Among soft colloidal systems, microgels, aqueous dispersions of nanometer- or micrometer sized particles of almost spherical shape made of crosslinked polymer networks, represent an interesting class of glass-forming systems. One of the main advantages of microgels is their ability to respond to environmental stimuli. In particular, depending on the nature of the constituent monomers, microgel particles could manifest high sensitivity to changes of temperature, pH, electric field, ionic strength, solvent and light pulses. Interestingly, they offer manifold possibilities in several research fields thanks to their polymer/colloid duality. Indeed, the responsiveness of microgels, coupled with their versatility and relatively easy synthesis methods, makes them attractive for several applications, such as drug delivery, tissue engineering in artificial muscle, bone and cartilage fabrications, for organ-on-chip and microlenses device development. Of note, microgels also find applications in cultural heritage conservation for cleaning of modern and ancient paper.

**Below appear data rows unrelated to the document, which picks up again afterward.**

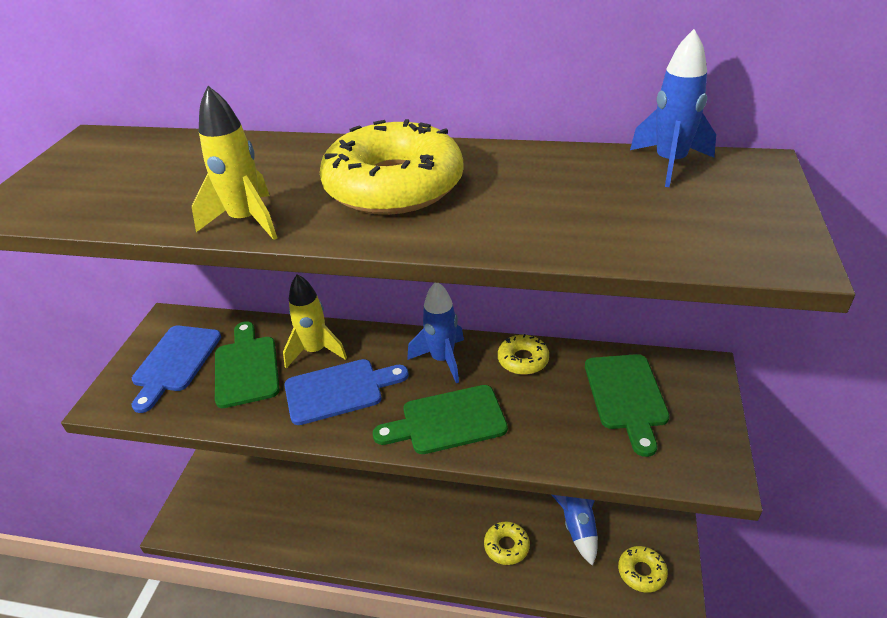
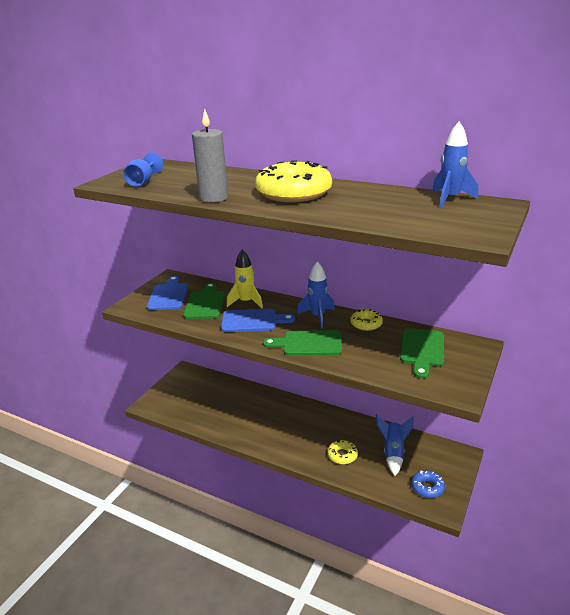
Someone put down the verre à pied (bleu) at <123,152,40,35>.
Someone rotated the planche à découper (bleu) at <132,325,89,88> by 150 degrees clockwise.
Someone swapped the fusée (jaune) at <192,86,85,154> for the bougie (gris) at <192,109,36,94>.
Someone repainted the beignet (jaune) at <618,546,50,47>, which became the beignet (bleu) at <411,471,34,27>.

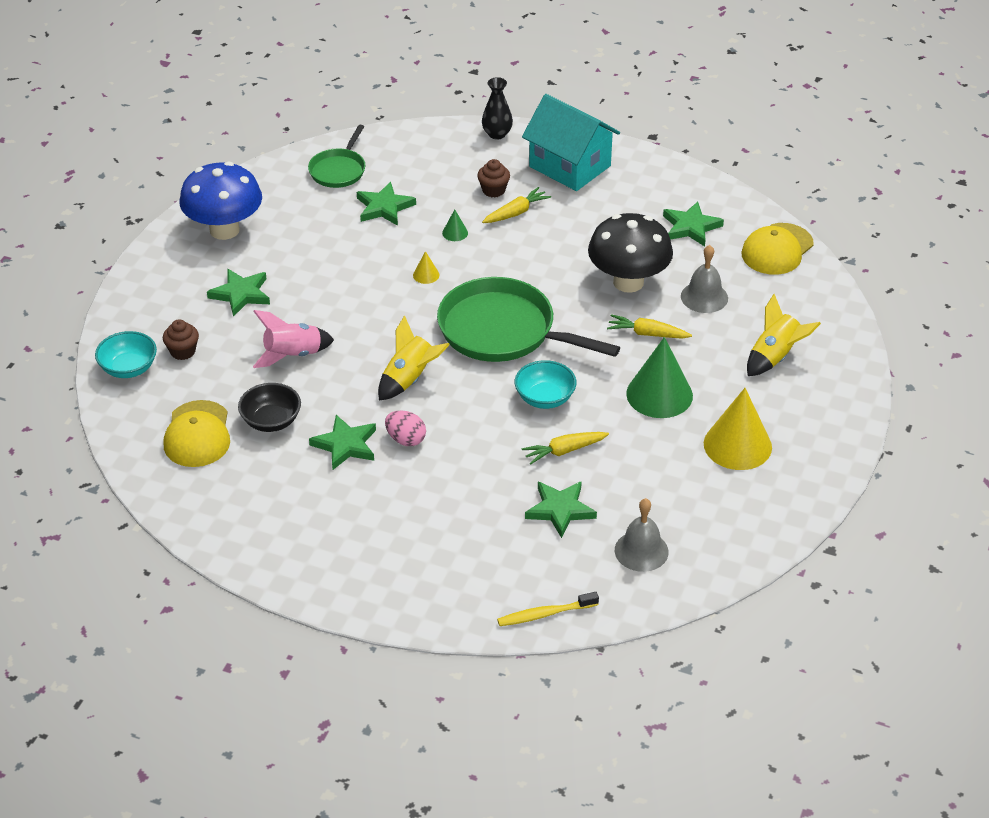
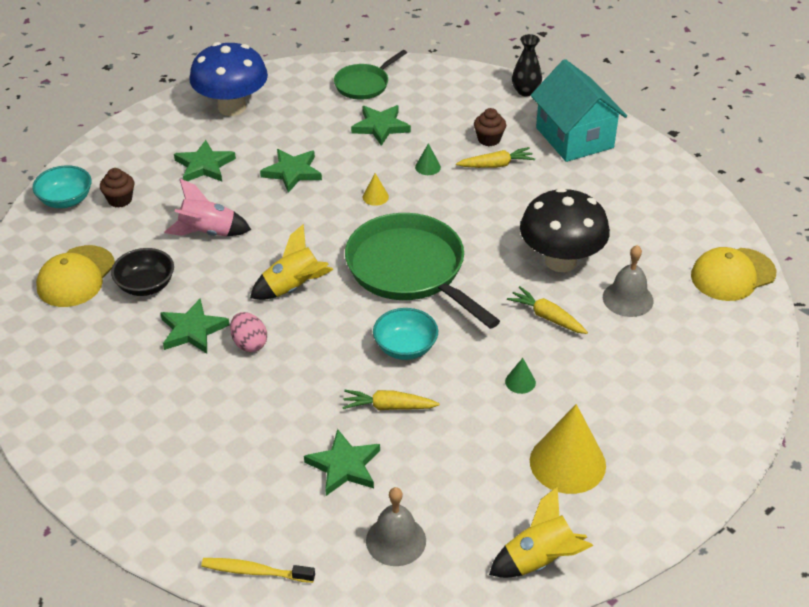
Someone carried the étoile (vert) from <663,201,61,45> to <260,149,62,44>.
Someone carried the fusée (jaune) from <747,294,74,82> to <489,486,104,92>.
Someone scaled the cône (vert) at <626,337,67,81> by 0.42.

In this work, colloidal suspensions of Interpenetrated Polymer Network (IPN) microgels composed by interpenetration of a thermo-sensitive polymer, the poly(N-isopropylacrylamide), known as PNIPAM, and a pH-sensitive one, the poly(acrylic acid), known as PAAc have been investigated. Adding the PAAc to the well-known PNIPAM microgel, provides an additional pH-sensitivity to the system and a more complex phase behaviour. Varying different parameters during the microgel synthesis allows to obtain systems with different particle structure, dynamics and phase behaviours. At variance with previous works on these systems, different
PNIPAM and IPN microgels have been synthesized by varying fundamental control parameters. By changing the amount of surfactant (SDS) it is possible to tune particles dimension,
in particular we focused on "small" (R about 40 nm) and "large" (R about 200 nm) PNIPAM particles that give rise to "small" (R about 100 nm) and "large" (R about 300 nm) IPN particles. Moreover, the crucial role of initiator (KPS) addition time on particles morphology has been assessed. All synthesized microgels have been systematically investigated at different temperatures, concentrations, pH and PAAc content, using different experimental techniques that have provided new insights in their understanding.
In particular, the hydrodynamic radius and the dynamics of the systems have been investigated through Dynamic Ligth Scattering (DLS), the structure has been assessed through Small Angle Neutron Scattering (SANS), viscoelastic properties have been studied through rheology, both in rotational and oscillatory regime and the thermal properties have been evaluated through calorimetric measurements.
Finally, the use of all these complementary techniques has permitted to draw a temperature-concentration phase diagram.